In this context, in the “Banking Trends and Figures 2022: The Payment Revolution”, our banking specialists have identified five strategic considerations that will advance banks’ adaptation and set them up for greater value-creation in this new payments segment:
- Differentiate your organisation by leveraging opportunities within the B2B landscape;
- Establish partnerships with fintech will lead to a win-win situation;
- Anticipate further changes in the payments landscape;
- Drive the development of global payments solutions;
- Regulators have a role in levelling the playing field.
Banks have an opportunity to reinvent themselves, in alignment with core and unique strengths, such as long-term business relationships with corporates.
They could strategically focus on providing ancillary services, improving cross-border payments procedures, making life a whole lot easier for people like Andy.
By assessing what differentiation is needed to compete in this technologically-advanced environment and finding improved ways to present their existing services, banks are in a prime position to enhance their value-add potential exponentially.
*The key objectives of the PSD2 Directive are creating a more integrated European payments market, making payments more secure, and protecting consumers.
**Banking API is the process of exposing banking functions as a web service so that they can be accessed by third-party companies.
What we think
Although banks have already started embarking on their B2B payments innovation journey, there is a need for more proactiveness in this still-developing segment, which is awash with significant opportunities for banks.
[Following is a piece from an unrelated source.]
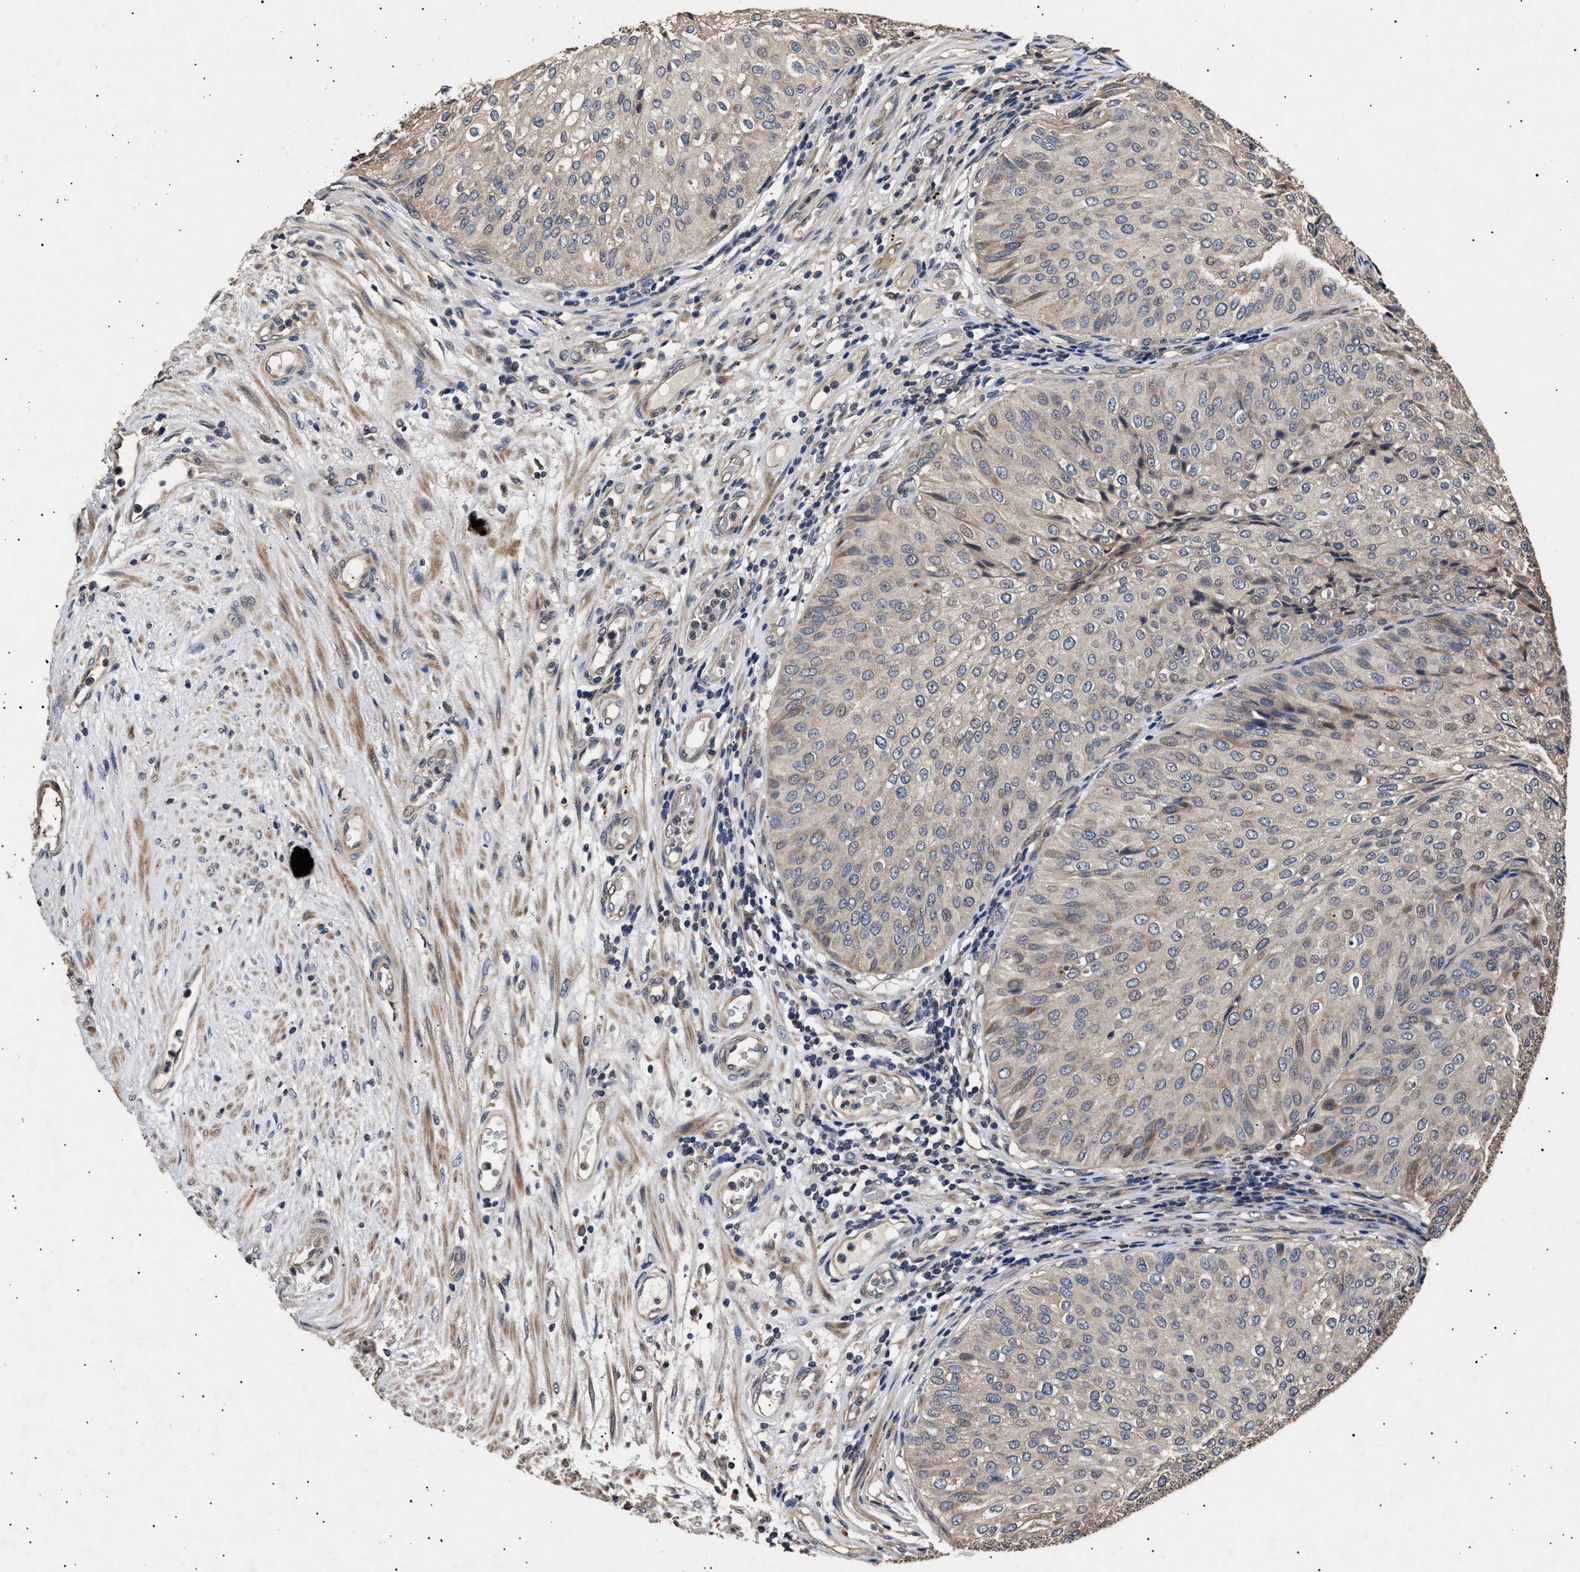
{"staining": {"intensity": "weak", "quantity": ">75%", "location": "cytoplasmic/membranous"}, "tissue": "urothelial cancer", "cell_type": "Tumor cells", "image_type": "cancer", "snomed": [{"axis": "morphology", "description": "Urothelial carcinoma, Low grade"}, {"axis": "topography", "description": "Urinary bladder"}], "caption": "Protein analysis of urothelial cancer tissue reveals weak cytoplasmic/membranous positivity in about >75% of tumor cells.", "gene": "ITGB5", "patient": {"sex": "male", "age": 67}}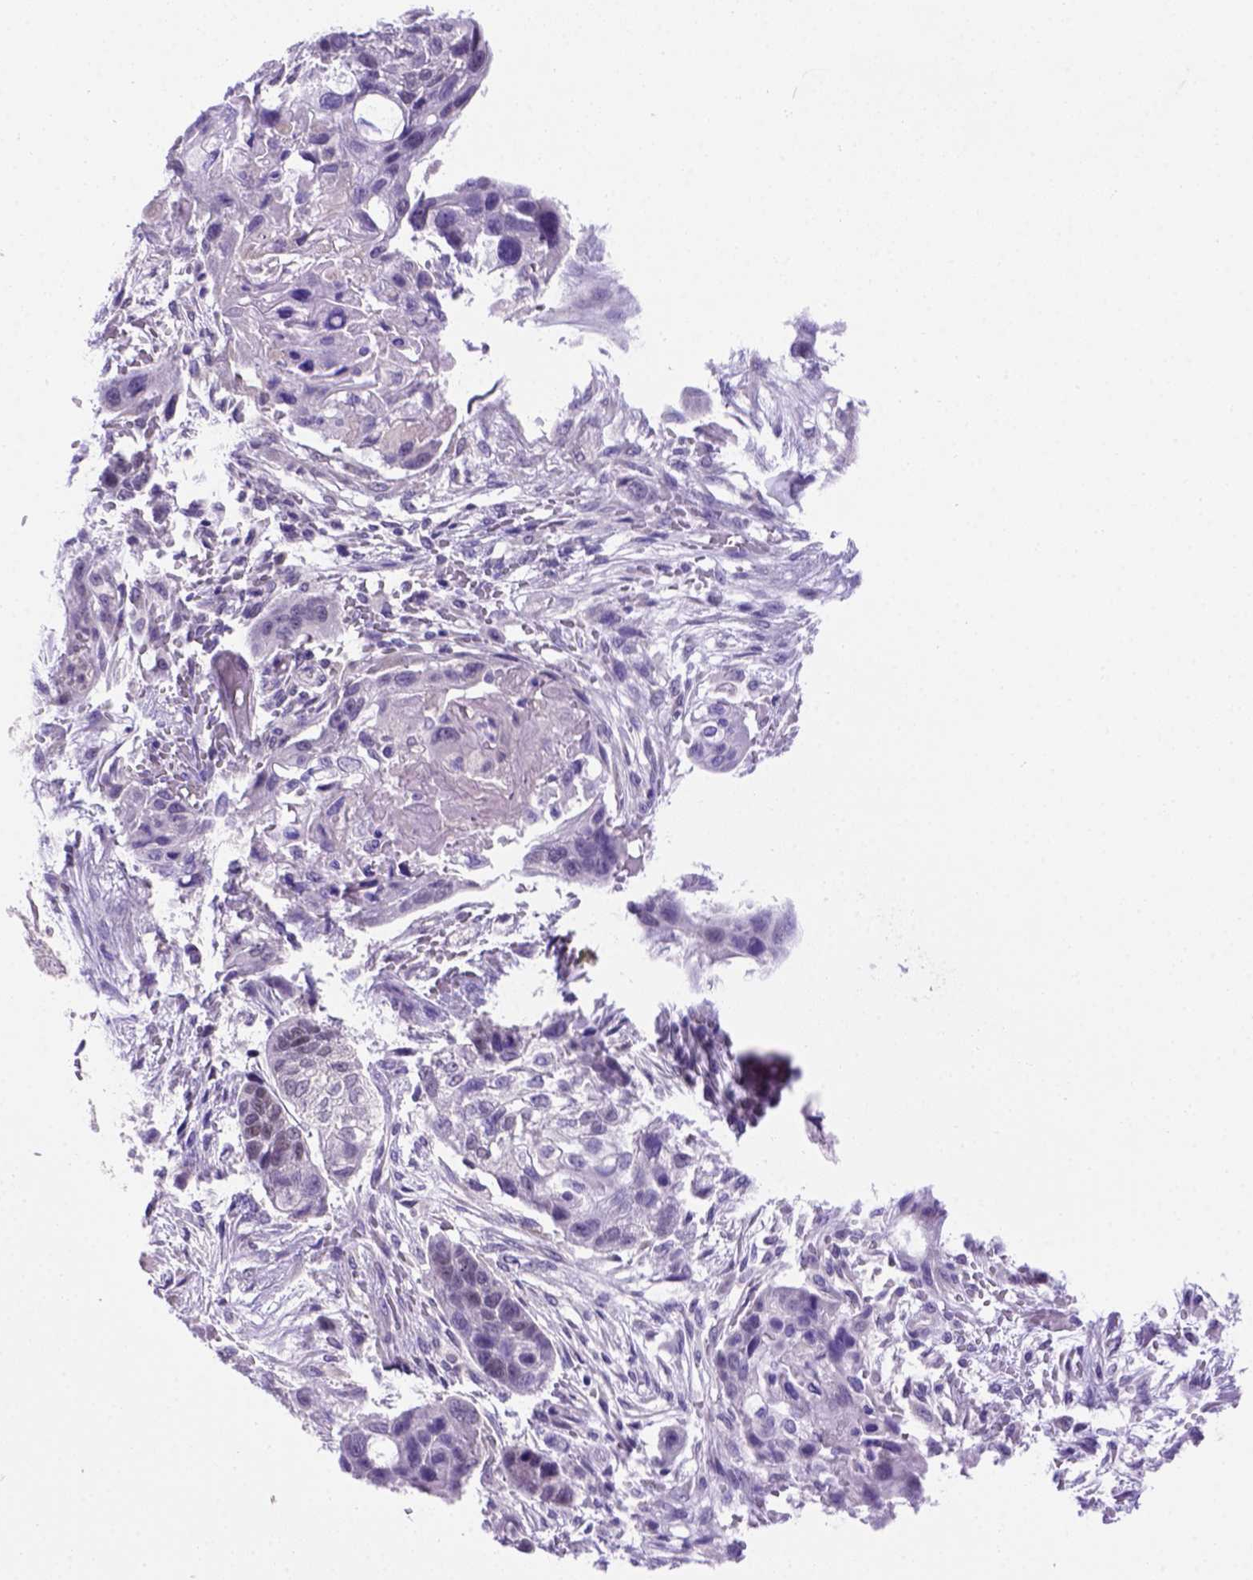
{"staining": {"intensity": "negative", "quantity": "none", "location": "none"}, "tissue": "lung cancer", "cell_type": "Tumor cells", "image_type": "cancer", "snomed": [{"axis": "morphology", "description": "Squamous cell carcinoma, NOS"}, {"axis": "topography", "description": "Lung"}], "caption": "This photomicrograph is of lung cancer (squamous cell carcinoma) stained with immunohistochemistry (IHC) to label a protein in brown with the nuclei are counter-stained blue. There is no expression in tumor cells.", "gene": "FAM81B", "patient": {"sex": "male", "age": 69}}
By evolving, collaborating, taking initiatives, and with the necessary regulatory support, banks would thrive but also be well-positioned to lead the payments sector of the future.
The payments revolution, which began over three decades ago, has taken on renewed vigour in recent years, fostered by technological changes and regulatory shifts. Luxembourg isn’t exempt from the impacts of this payment revolution, establishing itself as a major European hub for payments innovation.